I realize now that I misspoke. It’s not pride, but nakhes, which translates to pleasure or satisfaction. I’m so pleased that she is an independent, kind, resilient and smart adult.
This week she completed her coursework for her B.A. in English Literature with a minor in Women’s, Gender, and Sexuality Studies. During her third year, she started a project to address her frustration at having to take several literature courses in which the syllabus was filled with dead white men. Her blog, The Crooked Canon, is a rich resource for bringing diversity to the literary canon.
Next week she will graduate. She has applied to graduate programs so she can earn a Masters in Library and Information Sciences and work as a school librarian. In the afterschool program where she now works, she started a book club with the elementary school students. They read and discuss chapter books she loved as a child, and she encourages them to take turns reading aloud.
In Yiddish, the expression nakhes fun kinder, literally, joy from children, means the joy or pleasure a parent experiences from being a parent. Now that my children are adults, I have a deeper understanding of this expression. My heart feels like it will burst, unable to contain the joy, when they call to chat; ask me to read something they’ve written; offer me feedback on my work; recommend a book or podcast or Netflix series; report they’ve spoken to each other or met each other for lunch. They are adults that I enjoy spending time with, even when they’ve come home to hang out with each other. Especially when they come home to hang out with each other.

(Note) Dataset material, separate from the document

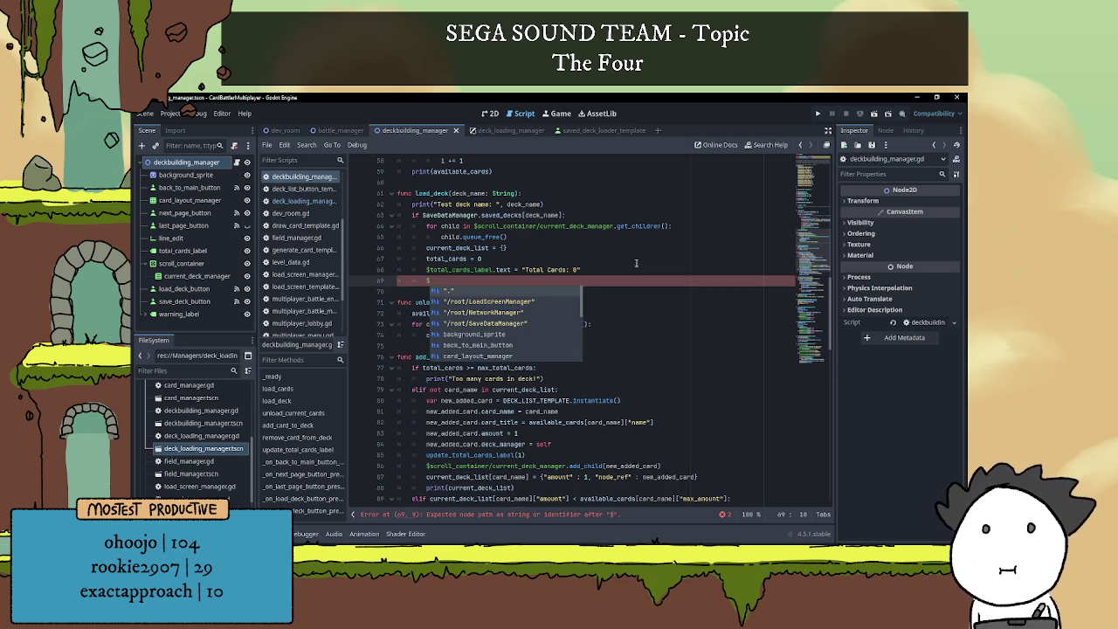
pyautogui.write('line')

Believe me: it’s not, heaven forbid, that their father and I take credit for their achieving adulthood.
We know we made mistakes, and we recognize they are wonderful despite our parental failures. We did our best, tried to be our best selves.
The nakhes, the joy I describe, comes not from being parents of children, but from being parents of adults.
I don’t know how to say that in Yiddish. I’ll have to ask my dad.